# WHAT THIS EXERCISE ASKS:
(A) From the piece on the SDGs and accountable government, extract the passage that begins with the words containing "To begin with, there" and ends with "for personal needs.".
(B) Copy the records word for word, beginning with the line containing "To download or" and continuing to the end of the records.

# EXCERPTED TEXT:
┄┄┄┄┄┄┄┄┄┄┄┄┄┄┄┄┄┄┄┄

An accountable government can realise the SDGs
The Sustainable Development Goals (SDGs) 2030 are reported to be receiving serious attention from the government and civil society in Bangladesh. Bangladesh did very well on the Millennium Development Goals (MDGs). Therefore, the international community's expectations from it on SDGs are very high.
The SDGs include the predictable and critical goals like ending poverty and hunger, ensuring healthy lives, quality education, gender equality, advanced water and sanitation management, affordable energy, sustainable economic growth and full employment. But what is new and more challenging is Goal 16, which seeks to "promote peaceful and inclusive societies for sustainable development, provide access to justice for all and build effective, accountable and inclusive institution at all levels."
It is not difficult to understand why experts called Goal 16 the over-arching goal that links all SDGs. Achieving its objectives would necessitate fundamental changes in governance-culture and the mind-set of all concerned.
The targets for Goal 16 include: reduction of all forms of violence and related death rates, abuse of children, sexual violence against women, illegal arms and financial flows, and corruption and bribery. They also include promotion of rule of law, accountable and transparent institutions and responsive, inclusive and participatory decision making.
The latter objectives have been specified as Target 16.10 which seeks to: "Ensure public access to information and protect fundamental freedoms, in accordance with national and international agreements."
Why is public access to information, or RTI in short, included as a SDG? The simple answer is: it seeks to promote an open and accountable government, without which attaining the other SDGs would be difficult, if not impossible.
Fortunately, in Bangladesh we have had a RTI Act in place since 2009. But, how has our experience with it been? Does it give us reasons to be hopeful? We need to ask what challenges we face and what to do to overcome them.
To begin with, there must be a clear understanding of the objectives of RTI law. There is a misconception among many that the law simply seeks to facilitate people's access to information that they may need from the government from time to time. It must, therefore, be made clear to all concerned that RTI or Freedom of Information laws all over the world are adopted to enable citizens to oversee the work of their governments and not simply to obtain information for personal needs.

┄┄┄┄┄┄┄┄┄┄┄┄┄┄┄┄┄┄┄┄

Dataset entries
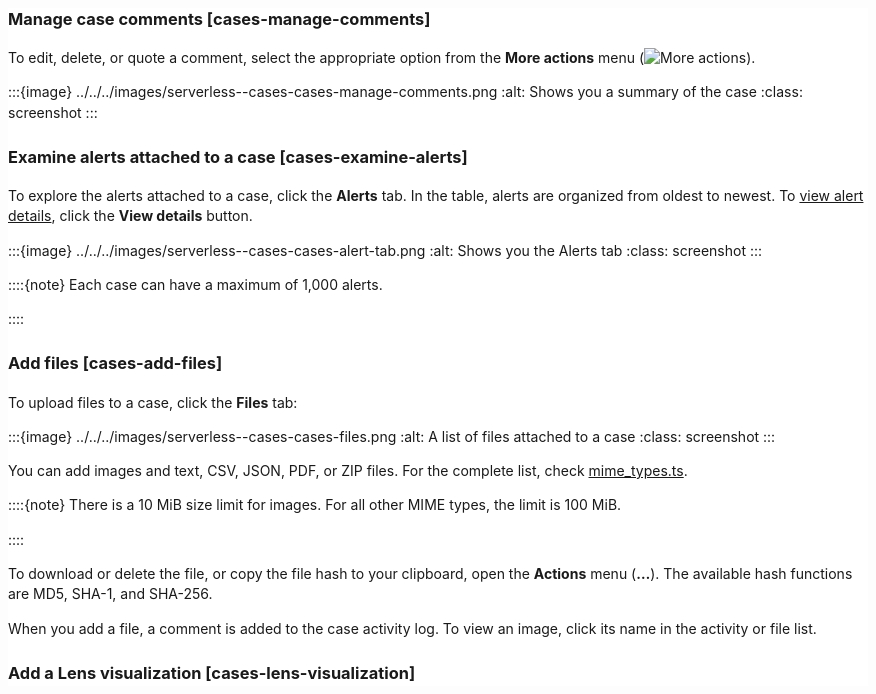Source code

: 
### Manage case comments [cases-manage-comments]

To edit, delete, or quote a comment, select the appropriate option from the **More actions** menu (![More actions](../../../images/serverless-boxesHorizontal.svg "")).

:::{image} ../../../images/serverless--cases-cases-manage-comments.png
:alt: Shows you a summary of the case
:class: screenshot
:::


### Examine alerts attached to a case [cases-examine-alerts]

To explore the alerts attached to a case, click the **Alerts** tab. In the table, alerts are organized from oldest to newest. To [view alert details](../../../solutions/security/detect-and-alert/view-detection-alert-details.md), click the **View details** button.

:::{image} ../../../images/serverless--cases-cases-alert-tab.png
:alt: Shows you the Alerts tab
:class: screenshot
:::

::::{note}
Each case can have a maximum of 1,000 alerts.

::::



### Add files [cases-add-files]

To upload files to a case, click the **Files** tab:

:::{image} ../../../images/serverless--cases-cases-files.png
:alt: A list of files attached to a case
:class: screenshot
:::

You can add images and text, CSV, JSON, PDF, or ZIP files. For the complete list, check [mime_types.ts](https://github.com/elastic/kibana/blob/main/x-pack/plugins/cases/common/constants/mime_types.ts).

::::{note}
There is a 10 MiB size limit for images. For all other MIME types, the limit is 100 MiB.

::::


To download or delete the file, or copy the file hash to your clipboard, open the **Actions** menu (**…**). The available hash functions are MD5, SHA-1, and SHA-256.

When you add a file, a comment is added to the case activity log. To view an image, click its name in the activity or file list.


### Add a Lens visualization [cases-lens-visualization]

┄┄┄┄┄┄┄┄┄┄┄┄┄┄┄┄┄┄┄┄

# ANSWERS TO EACH TASK:
(A)
To begin with, there must be a clear understanding of the objectives of RTI law. There is a misconception among many that the law simply seeks to facilitate people's access to information that they may need from the government from time to time. It must, therefore, be made clear to all concerned that RTI or Freedom of Information laws all over the world are adopted to enable citizens to oversee the work of their governments and not simply to obtain information for personal needs.

(B)
To download or delete the file, or copy the file hash to your clipboard, open the **Actions** menu (**…**). The available hash functions are MD5, SHA-1, and SHA-256.

When you add a file, a comment is added to the case activity log. To view an image, click its name in the activity or file list.


### Add a Lens visualization [cases-lens-visualization]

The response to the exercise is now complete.